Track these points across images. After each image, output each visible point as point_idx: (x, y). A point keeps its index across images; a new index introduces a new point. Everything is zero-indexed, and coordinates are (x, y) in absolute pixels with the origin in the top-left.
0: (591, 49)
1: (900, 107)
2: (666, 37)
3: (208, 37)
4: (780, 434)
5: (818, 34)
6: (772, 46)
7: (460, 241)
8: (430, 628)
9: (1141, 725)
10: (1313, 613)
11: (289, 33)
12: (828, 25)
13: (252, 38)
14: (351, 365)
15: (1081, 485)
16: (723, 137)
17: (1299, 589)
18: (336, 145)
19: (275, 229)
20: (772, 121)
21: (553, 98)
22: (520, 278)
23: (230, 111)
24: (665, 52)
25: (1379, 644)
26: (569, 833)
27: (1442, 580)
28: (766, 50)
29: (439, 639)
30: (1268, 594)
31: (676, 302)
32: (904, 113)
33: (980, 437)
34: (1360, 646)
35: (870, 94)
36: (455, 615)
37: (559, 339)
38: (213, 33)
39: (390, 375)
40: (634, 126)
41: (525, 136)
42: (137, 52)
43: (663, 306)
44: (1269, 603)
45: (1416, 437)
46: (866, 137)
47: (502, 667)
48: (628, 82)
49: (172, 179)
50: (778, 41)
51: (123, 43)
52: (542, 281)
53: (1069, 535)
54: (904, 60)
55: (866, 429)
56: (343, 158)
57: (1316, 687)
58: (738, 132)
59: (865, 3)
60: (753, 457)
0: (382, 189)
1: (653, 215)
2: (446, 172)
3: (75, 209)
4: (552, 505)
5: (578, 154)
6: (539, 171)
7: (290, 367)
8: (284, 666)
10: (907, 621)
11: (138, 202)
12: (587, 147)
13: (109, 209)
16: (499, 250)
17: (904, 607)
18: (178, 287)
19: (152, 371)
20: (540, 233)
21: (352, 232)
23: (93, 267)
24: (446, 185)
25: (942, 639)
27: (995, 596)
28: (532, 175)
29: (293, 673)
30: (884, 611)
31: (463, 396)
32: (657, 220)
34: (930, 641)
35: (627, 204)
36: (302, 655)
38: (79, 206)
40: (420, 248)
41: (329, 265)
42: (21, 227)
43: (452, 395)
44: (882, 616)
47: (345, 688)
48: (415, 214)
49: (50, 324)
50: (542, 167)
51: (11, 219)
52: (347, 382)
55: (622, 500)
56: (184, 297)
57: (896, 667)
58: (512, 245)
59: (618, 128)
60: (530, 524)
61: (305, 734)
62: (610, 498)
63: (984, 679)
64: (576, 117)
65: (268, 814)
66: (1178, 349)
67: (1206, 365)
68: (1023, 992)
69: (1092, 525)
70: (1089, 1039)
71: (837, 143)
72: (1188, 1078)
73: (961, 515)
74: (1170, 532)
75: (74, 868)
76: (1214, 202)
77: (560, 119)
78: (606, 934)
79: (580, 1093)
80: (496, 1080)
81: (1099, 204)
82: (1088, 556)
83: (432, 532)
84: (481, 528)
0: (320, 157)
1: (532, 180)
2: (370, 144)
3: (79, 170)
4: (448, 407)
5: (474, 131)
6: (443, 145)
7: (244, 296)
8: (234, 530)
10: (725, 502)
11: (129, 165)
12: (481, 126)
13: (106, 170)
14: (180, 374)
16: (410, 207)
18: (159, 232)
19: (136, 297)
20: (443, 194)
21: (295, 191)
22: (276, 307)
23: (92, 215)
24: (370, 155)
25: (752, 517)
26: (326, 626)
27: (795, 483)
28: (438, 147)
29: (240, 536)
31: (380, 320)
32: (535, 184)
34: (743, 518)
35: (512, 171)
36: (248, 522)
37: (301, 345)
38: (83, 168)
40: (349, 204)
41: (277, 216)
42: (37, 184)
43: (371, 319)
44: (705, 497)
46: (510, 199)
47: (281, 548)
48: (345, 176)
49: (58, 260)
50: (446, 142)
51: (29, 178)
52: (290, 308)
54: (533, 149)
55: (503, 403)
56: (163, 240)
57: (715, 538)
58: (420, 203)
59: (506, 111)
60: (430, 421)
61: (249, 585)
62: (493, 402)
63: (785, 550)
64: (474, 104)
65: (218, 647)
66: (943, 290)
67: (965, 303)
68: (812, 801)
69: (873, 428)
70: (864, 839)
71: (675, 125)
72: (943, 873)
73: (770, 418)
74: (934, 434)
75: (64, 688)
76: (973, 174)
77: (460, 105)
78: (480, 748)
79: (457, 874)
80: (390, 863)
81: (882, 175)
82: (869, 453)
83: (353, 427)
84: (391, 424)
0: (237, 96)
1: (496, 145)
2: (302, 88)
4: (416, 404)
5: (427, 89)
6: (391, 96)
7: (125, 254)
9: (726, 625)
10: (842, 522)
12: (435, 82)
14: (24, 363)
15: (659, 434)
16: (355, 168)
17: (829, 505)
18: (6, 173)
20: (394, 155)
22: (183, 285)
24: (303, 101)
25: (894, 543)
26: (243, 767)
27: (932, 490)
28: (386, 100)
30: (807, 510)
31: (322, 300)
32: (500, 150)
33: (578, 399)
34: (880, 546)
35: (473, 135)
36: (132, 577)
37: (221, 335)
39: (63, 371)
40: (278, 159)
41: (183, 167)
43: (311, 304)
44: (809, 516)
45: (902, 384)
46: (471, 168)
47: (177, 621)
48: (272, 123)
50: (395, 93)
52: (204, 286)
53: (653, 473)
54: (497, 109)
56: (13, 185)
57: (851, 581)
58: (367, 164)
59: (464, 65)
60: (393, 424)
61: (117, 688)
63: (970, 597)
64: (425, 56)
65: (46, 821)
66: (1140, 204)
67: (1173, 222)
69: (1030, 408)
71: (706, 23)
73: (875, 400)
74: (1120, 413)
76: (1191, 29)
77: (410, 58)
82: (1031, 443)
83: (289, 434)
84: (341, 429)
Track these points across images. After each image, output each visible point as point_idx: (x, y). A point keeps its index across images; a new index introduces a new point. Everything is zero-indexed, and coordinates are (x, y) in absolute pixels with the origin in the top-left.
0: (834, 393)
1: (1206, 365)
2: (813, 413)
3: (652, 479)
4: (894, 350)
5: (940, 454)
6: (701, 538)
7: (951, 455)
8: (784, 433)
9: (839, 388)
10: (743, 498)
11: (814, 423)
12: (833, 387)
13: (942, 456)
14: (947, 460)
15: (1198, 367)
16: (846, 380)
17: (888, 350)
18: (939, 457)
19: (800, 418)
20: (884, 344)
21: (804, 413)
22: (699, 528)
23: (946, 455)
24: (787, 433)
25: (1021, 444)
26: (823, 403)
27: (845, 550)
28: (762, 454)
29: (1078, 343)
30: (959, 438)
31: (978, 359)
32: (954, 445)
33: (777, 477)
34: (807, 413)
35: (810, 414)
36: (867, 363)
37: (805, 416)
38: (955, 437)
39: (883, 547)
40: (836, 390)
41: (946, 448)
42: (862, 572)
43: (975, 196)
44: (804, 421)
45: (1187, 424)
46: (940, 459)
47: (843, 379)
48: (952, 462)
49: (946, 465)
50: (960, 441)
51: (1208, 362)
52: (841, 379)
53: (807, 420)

> [REQUIREMENT]: Put every line of the material above into a numbered list, leaving out any blank lines.

> [RESPONSE TO THE TASK]:
1. Track these points across images. After each image, output each visible point as point_idx: (x, y). A point keeps its index across images; a new index introduces a new point. Everything is zero-indexed, and coordinates are (x, y) in absolute pixels with the origin in the top-left.
2. 0: (591, 49)
3. 1: (900, 107)
4. 2: (666, 37)
5. 3: (208, 37)
6. 4: (780, 434)
7. 5: (818, 34)
8. 6: (772, 46)
9. 7: (460, 241)
10. 8: (430, 628)
11. 9: (1141, 725)
12. 10: (1313, 613)
13. 11: (289, 33)
14. 12: (828, 25)
15. 13: (252, 38)
16. 14: (351, 365)
17. 15: (1081, 485)
18. 16: (723, 137)
19. 17: (1299, 589)
20. 18: (336, 145)
21. 19: (275, 229)
22. 20: (772, 121)
23. 21: (553, 98)
24. 22: (520, 278)
25. 23: (230, 111)
26. 24: (665, 52)
27. 25: (1379, 644)
28. 26: (569, 833)
29. 27: (1442, 580)
30. 28: (766, 50)
31. 29: (439, 639)
32. 30: (1268, 594)
33. 31: (676, 302)
34. 32: (904, 113)
35. 33: (980, 437)
36. 34: (1360, 646)
37. 35: (870, 94)
38. 36: (455, 615)
39. 37: (559, 339)
40. 38: (213, 33)
41. 39: (390, 375)
42. 40: (634, 126)
43. 41: (525, 136)
44. 42: (137, 52)
45. 43: (663, 306)
46. 44: (1269, 603)
47. 45: (1416, 437)
48. 46: (866, 137)
49. 47: (502, 667)
50. 48: (628, 82)
51. 49: (172, 179)
52. 50: (778, 41)
53. 51: (123, 43)
54. 52: (542, 281)
55. 53: (1069, 535)
56. 54: (904, 60)
57. 55: (866, 429)
58. 56: (343, 158)
59. 57: (1316, 687)
60. 58: (738, 132)
61. 59: (865, 3)
62. 60: (753, 457)
63. 0: (382, 189)
64. 1: (653, 215)
65. 2: (446, 172)
66. 3: (75, 209)
67. 4: (552, 505)
68. 5: (578, 154)
69. 6: (539, 171)
70. 7: (290, 367)
71. 8: (284, 666)
72. 10: (907, 621)
73. 11: (138, 202)
74. 12: (587, 147)
75. 13: (109, 209)
76. 16: (499, 250)
77. 17: (904, 607)
78. 18: (178, 287)
79. 19: (152, 371)
80. 20: (540, 233)
81. 21: (352, 232)
82. 23: (93, 267)
83. 24: (446, 185)
84. 25: (942, 639)
85. 27: (995, 596)
86. 28: (532, 175)
87. 29: (293, 673)
88. 30: (884, 611)
89. 31: (463, 396)
90. 32: (657, 220)
91. 34: (930, 641)
92. 35: (627, 204)
93. 36: (302, 655)
94. 38: (79, 206)
95. 40: (420, 248)
96. 41: (329, 265)
97. 42: (21, 227)
98. 43: (452, 395)
99. 44: (882, 616)
100. 47: (345, 688)
101. 48: (415, 214)
102. 49: (50, 324)
103. 50: (542, 167)
104. 51: (11, 219)
105. 52: (347, 382)
106. 55: (622, 500)
107. 56: (184, 297)
108. 57: (896, 667)
109. 58: (512, 245)
110. 59: (618, 128)
111. 60: (530, 524)
112. 61: (305, 734)
113. 62: (610, 498)
114. 63: (984, 679)
115. 64: (576, 117)
116. 65: (268, 814)
117. 66: (1178, 349)
118. 67: (1206, 365)
119. 68: (1023, 992)
120. 69: (1092, 525)
121. 70: (1089, 1039)
122. 71: (837, 143)
123. 72: (1188, 1078)
124. 73: (961, 515)
125. 74: (1170, 532)
126. 75: (74, 868)
127. 76: (1214, 202)
128. 77: (560, 119)
129. 78: (606, 934)
130. 79: (580, 1093)
131. 80: (496, 1080)
132. 81: (1099, 204)
133. 82: (1088, 556)
134. 83: (432, 532)
135. 84: (481, 528)
136. 0: (320, 157)
137. 1: (532, 180)
138. 2: (370, 144)
139. 3: (79, 170)
140. 4: (448, 407)
141. 5: (474, 131)
142. 6: (443, 145)
143. 7: (244, 296)
144. 8: (234, 530)
145. 10: (725, 502)
146. 11: (129, 165)
147. 12: (481, 126)
148. 13: (106, 170)
149. 14: (180, 374)
150. 16: (410, 207)
151. 18: (159, 232)
152. 19: (136, 297)
153. 20: (443, 194)
154. 21: (295, 191)
155. 22: (276, 307)
156. 23: (92, 215)
157. 24: (370, 155)
158. 25: (752, 517)
159. 26: (326, 626)
160. 27: (795, 483)
161. 28: (438, 147)
162. 29: (240, 536)
163. 31: (380, 320)
164. 32: (535, 184)
165. 34: (743, 518)
166. 35: (512, 171)
167. 36: (248, 522)
168. 37: (301, 345)
169. 38: (83, 168)
170. 40: (349, 204)
171. 41: (277, 216)
172. 42: (37, 184)
173. 43: (371, 319)
174. 44: (705, 497)
175. 46: (510, 199)
176. 47: (281, 548)
177. 48: (345, 176)
178. 49: (58, 260)
179. 50: (446, 142)
180. 51: (29, 178)
181. 52: (290, 308)
182. 54: (533, 149)
183. 55: (503, 403)
184. 56: (163, 240)
185. 57: (715, 538)
186. 58: (420, 203)
187. 59: (506, 111)
188. 60: (430, 421)
189. 61: (249, 585)
190. 62: (493, 402)
191. 63: (785, 550)
192. 64: (474, 104)
193. 65: (218, 647)
194. 66: (943, 290)
195. 67: (965, 303)
196. 68: (812, 801)
197. 69: (873, 428)
198. 70: (864, 839)
199. 71: (675, 125)
200. 72: (943, 873)
201. 73: (770, 418)
202. 74: (934, 434)
203. 75: (64, 688)
204. 76: (973, 174)
205. 77: (460, 105)
206. 78: (480, 748)
207. 79: (457, 874)
208. 80: (390, 863)
209. 81: (882, 175)
210. 82: (869, 453)
211. 83: (353, 427)
212. 84: (391, 424)
213. 0: (237, 96)
214. 1: (496, 145)
215. 2: (302, 88)
216. 4: (416, 404)
217. 5: (427, 89)
218. 6: (391, 96)
219. 7: (125, 254)
220. 9: (726, 625)
221. 10: (842, 522)
222. 12: (435, 82)
223. 14: (24, 363)
224. 15: (659, 434)
225. 16: (355, 168)
226. 17: (829, 505)
227. 18: (6, 173)
228. 20: (394, 155)
229. 22: (183, 285)
230. 24: (303, 101)
231. 25: (894, 543)
232. 26: (243, 767)
233. 27: (932, 490)
234. 28: (386, 100)
235. 30: (807, 510)
236. 31: (322, 300)
237. 32: (500, 150)
238. 33: (578, 399)
239. 34: (880, 546)
240. 35: (473, 135)
241. 36: (132, 577)
242. 37: (221, 335)
243. 39: (63, 371)
244. 40: (278, 159)
245. 41: (183, 167)
246. 43: (311, 304)
247. 44: (809, 516)
248. 45: (902, 384)
249. 46: (471, 168)
250. 47: (177, 621)
251. 48: (272, 123)
252. 50: (395, 93)
253. 52: (204, 286)
254. 53: (653, 473)
255. 54: (497, 109)
256. 56: (13, 185)
257. 57: (851, 581)
258. 58: (367, 164)
259. 59: (464, 65)
260. 60: (393, 424)
261. 61: (117, 688)
262. 63: (970, 597)
263. 64: (425, 56)
264. 65: (46, 821)
265. 66: (1140, 204)
266. 67: (1173, 222)
267. 69: (1030, 408)
268. 71: (706, 23)
269. 73: (875, 400)
270. 74: (1120, 413)
271. 76: (1191, 29)
272. 77: (410, 58)
273. 82: (1031, 443)
274. 83: (289, 434)
275. 84: (341, 429)
276. Track these points across images. After each image, output each visible point as point_idx: (x, y). A point keeps its index across images; a new index introduces a new point. Everything is zero-indexed, and coordinates are (x, y) in absolute pixels with the origin in the top-left.
277. 0: (834, 393)
278. 1: (1206, 365)
279. 2: (813, 413)
280. 3: (652, 479)
281. 4: (894, 350)
282. 5: (940, 454)
283. 6: (701, 538)
284. 7: (951, 455)
285. 8: (784, 433)
286. 9: (839, 388)
287. 10: (743, 498)
288. 11: (814, 423)
289. 12: (833, 387)
290. 13: (942, 456)
291. 14: (947, 460)
292. 15: (1198, 367)
293. 16: (846, 380)
294. 17: (888, 350)
295. 18: (939, 457)
296. 19: (800, 418)
297. 20: (884, 344)
298. 21: (804, 413)
299. 22: (699, 528)
300. 23: (946, 455)
301. 24: (787, 433)
302. 25: (1021, 444)
303. 26: (823, 403)
304. 27: (845, 550)
305. 28: (762, 454)
306. 29: (1078, 343)
307. 30: (959, 438)
308. 31: (978, 359)
309. 32: (954, 445)
310. 33: (777, 477)
311. 34: (807, 413)
312. 35: (810, 414)
313. 36: (867, 363)
314. 37: (805, 416)
315. 38: (955, 437)
316. 39: (883, 547)
317. 40: (836, 390)
318. 41: (946, 448)
319. 42: (862, 572)
320. 43: (975, 196)
321. 44: (804, 421)
322. 45: (1187, 424)
323. 46: (940, 459)
324. 47: (843, 379)
325. 48: (952, 462)
326. 49: (946, 465)
327. 50: (960, 441)
328. 51: (1208, 362)
329. 52: (841, 379)
330. 53: (807, 420)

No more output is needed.